Securities

NYSE Amends Shareholder Approval Rules for Easier Securities Transactions

By: Lucosky Brookman

In a recent development, the New York Stock Exchange (NYSE) has made changes to its shareholder approval rules, streamlining the process for listed companies to sell securities to passive existing shareholders without the need for additional shareholder approval. This amendment, which has been swiftly approved by the Securities and Exchange Commission (SEC), specifically targets Section 312.03(b)(i) of the NYSE's Listed Company Manual.

According to the existing rule, shareholder approval is mandatory before issuing common stock or securities convertible into common stock if the number of shares exceeds one percent of the total outstanding shares or one percent of the voting power before the issuance. However, the NYSE acknowledges that the current definition of "substantial security holder" encompasses holders who lack active involvement in the company's governance or management. 

In response to this, the NYSE has refined Section 312.03(b)(i) to narrow its application to "Active Related Parties" – individuals who hold a substantial interest in the company and have an affiliated person serving as an officer or director. The term "group" will be determined based on Schedule 13D or Schedule 13G filings, with the definition of "control" aligning with Rule 12b-2 of Regulation 12B under the NYSE Act.

The NYSE emphasizes the importance of protecting investors through shareholder approval requirements, especially in transactions involving officers, directors, or other control persons.
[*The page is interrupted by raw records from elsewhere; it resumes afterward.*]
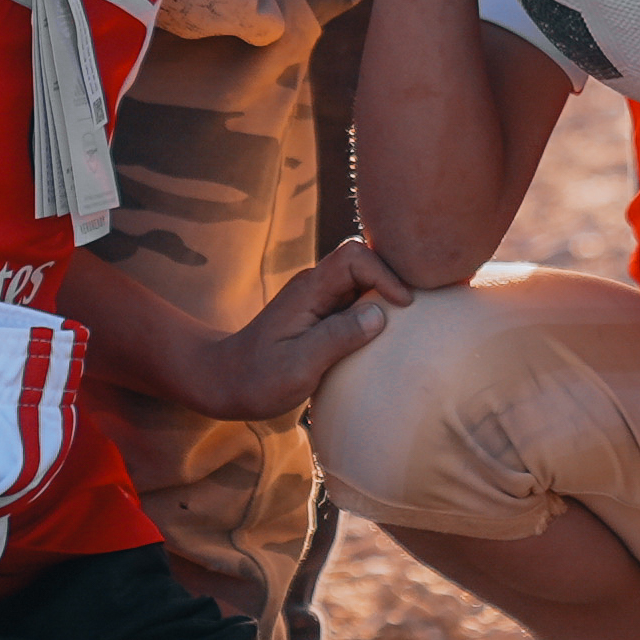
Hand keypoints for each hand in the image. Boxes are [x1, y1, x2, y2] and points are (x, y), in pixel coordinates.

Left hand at [205, 238, 413, 421]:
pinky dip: (376, 311)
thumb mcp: (297, 367)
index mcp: (308, 291)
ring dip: (386, 295)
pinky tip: (386, 335)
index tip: (403, 306)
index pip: (354, 257)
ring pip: (362, 281)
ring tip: (408, 322)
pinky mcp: (320, 316)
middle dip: (392, 278)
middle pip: (363, 261)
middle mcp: (315, 288)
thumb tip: (380, 315)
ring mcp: (318, 300)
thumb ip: (336, 339)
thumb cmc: (256, 379)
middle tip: (416, 310)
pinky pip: (355, 300)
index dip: (384, 273)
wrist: (223, 382)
However, the amendment recognizes that passive substantial security holders, who do not actively participate in the company's governance, pose lower risks of potential conflicts of interest. 

Under the revised Section 312.03(b)(i), shareholder approval will still be required for below-market sales exceeding one percent to Active Related Parties. On the other hand, below-market sales over one percent to substantial security holders who are not Active Related Parties will be permitted without shareholder approval under this section but will remain subject to other applicable shareholder approval requirements.

These changes aim to strike a balance between facilitating securities transactions for passive investors and maintaining the necessary safeguards to protect the interests of the company and its shareholders. The NYSE intends to update its internal procedures to efficiently determine whether shareholders participating in transactions qualify as Active Related Parties. 

This amendment marks a significant step toward adapting regulations to better suit the dynamics of modern securities transactions, offering companies increased flexibility in engaging with their passive shareholder base.